In the case of Rottenberg v Hackney  EWHC 166 (Admin) the submisson of the Council was that the court was not entitled to reject the opinion of the Environmental Health Officers. Applying a previous authority the court held that they were not bound by the opinion of the witness (see R v Stockwell  97 Cr App R 260). Furthermore, to be accepted as expert evidence it was asserted that the officer must be in a position to provide assistance that the court would otherwise lack. In Rottenberg v Hackney the evidence provided by the professionals was, in effect, limited to factual evidence of their own observations.

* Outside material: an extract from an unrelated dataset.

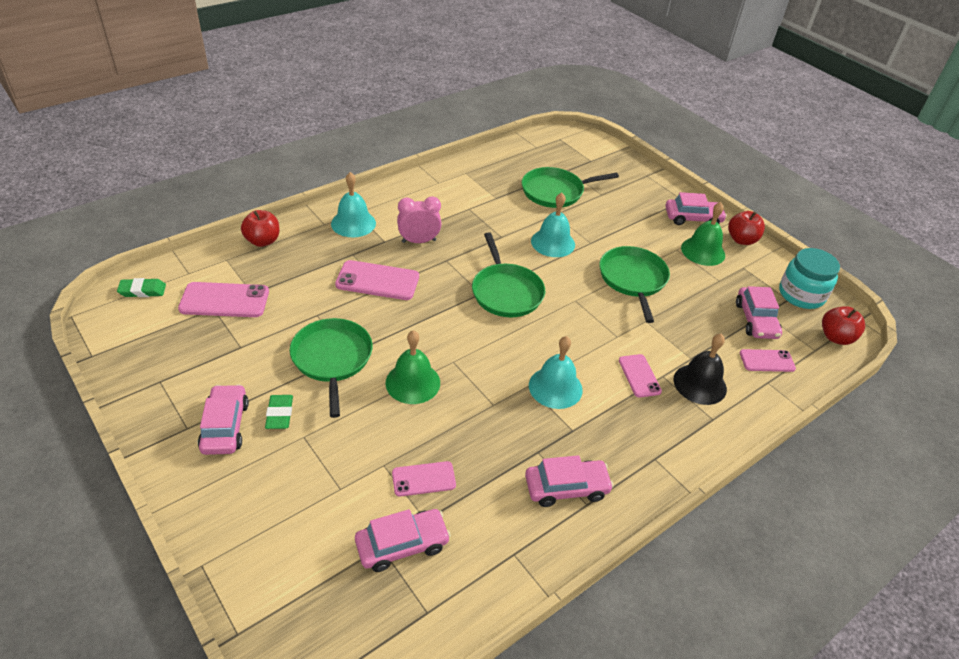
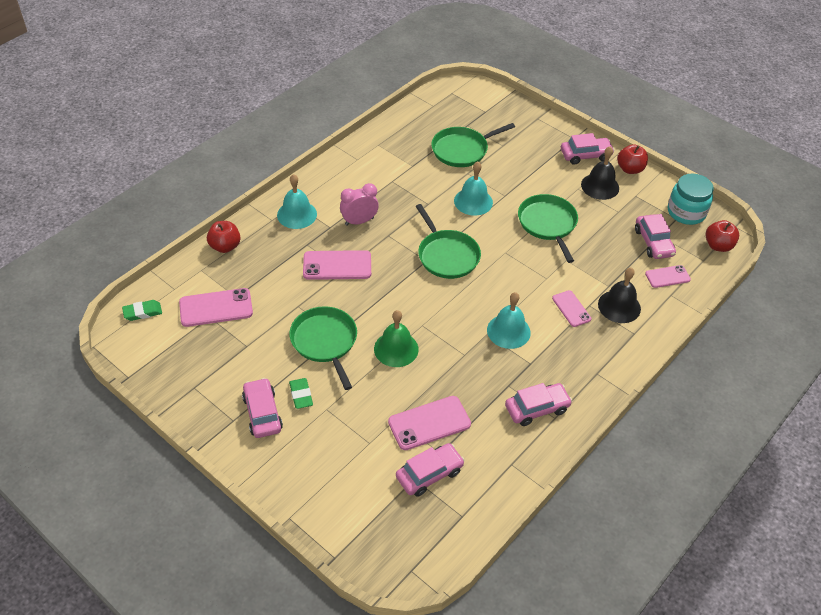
camera: 10 degrees left, 5 degrees up
pink phone [392,461,456,497] -> pink phone [388,396,471,450], size x1.62
green bell [681,202,725,266] -> black bell [581,146,619,200]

Does this mean that the status of the ‘skilled officer’ no better than the ‘unskilled’ one (or, indeed, the layman) in noise cases? The answer must be “no”. They may still be regarded as an expert (or ‘skilled witness’) but, in order for their evidence to be appreciated as ‘expert evidence’, there is a need to qualify evidence by providing information that the court is unable to gleen by itself. This will usually involve some form of analysis, survey, interpretation of facts or information. Such evidence might, for example, be based on any or combination of the following:
- Information given relating to the nature of the character of the area
- The status and history of any structural development in the area
- Knowledge of the building and any acoustic factors relating to that specific case
- Any acoustic measurements made and their interpretation
- Their opinion on the adequacy of any means employed to minimise nuisance
One of the difficulties of assessing nuisance by ‘unqualified’ officers is that the opinions of those not regarded as ‘experts’ should be disregarded in court. They are limited to providing factual evidence of their observations alone. However, as one of the key tenants of nuisance legislation relates to the formation of an ‘opinion’ by the local authority decisions on enforcement may be being made by personel who may not be regarded themselves as having the necessary skills (or ‘expertise’) to perform this task.

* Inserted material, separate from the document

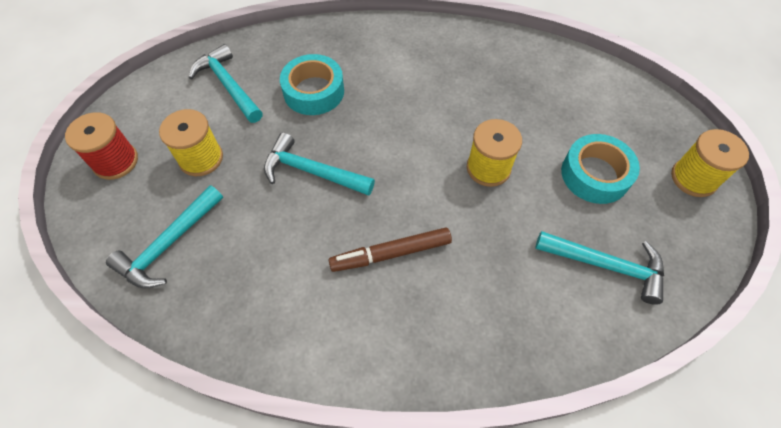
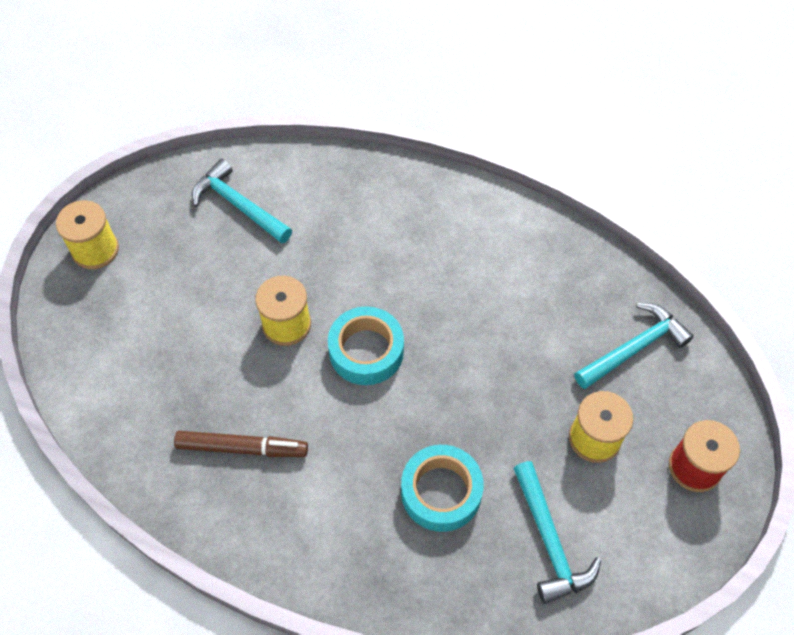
camera: 160 degrees left, 0 degrees up
turquoise hammer [264,132,375,196] -> none
brown marker [329,227,452,272] -> brown marker moved to [174,431,308,457]
turquoise tape [561,134,640,204] -> turquoise tape moved to [328,306,404,385]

Whilst the authority may authorise whomever they wish to undertake noise investigations the question for the local authority must be whether they are able to satisfy themselves that the officer carrying out this task (whether they be EHORB registered or not) is (a) qualified to make enforcement decisions; and (b) competent to make those decisions. Whilst professional qualifcations may demonstrate a high level of competence at the time of the award is issued this competence can fade over time. Furthermore, new legislation is regularly introduced and case law is constantly evolving. The issue of competence in regulatory compliance has therefore been addressed recently through the Local Better Regulation Office through the Regulators Developmental Needs Anaylsis tool. The tool provides a basis to identify and prioritise developmental needs for all enforcement personell. Whilst RDNA may have not yet be applied to noise enforcement roles it serves as an example of internal control necessary to manage competence; and a similar approach may be adopted by authorities. It may also form part of the Authority’s wider quality procedures that might also involve monitoring and scrutiny of enforcement activity and officer caseloads.
As explained, there is a lot more to the authorisation of noise enforcement officers than certificates, training and box ticking. Consideration of the extent of responsibility afforded to officers, the qualifications they must posess and their ongoing competence must be considered within the individual authority’s quality framework; and, in that sense, it’s just as much about the management competence of the Authority itself.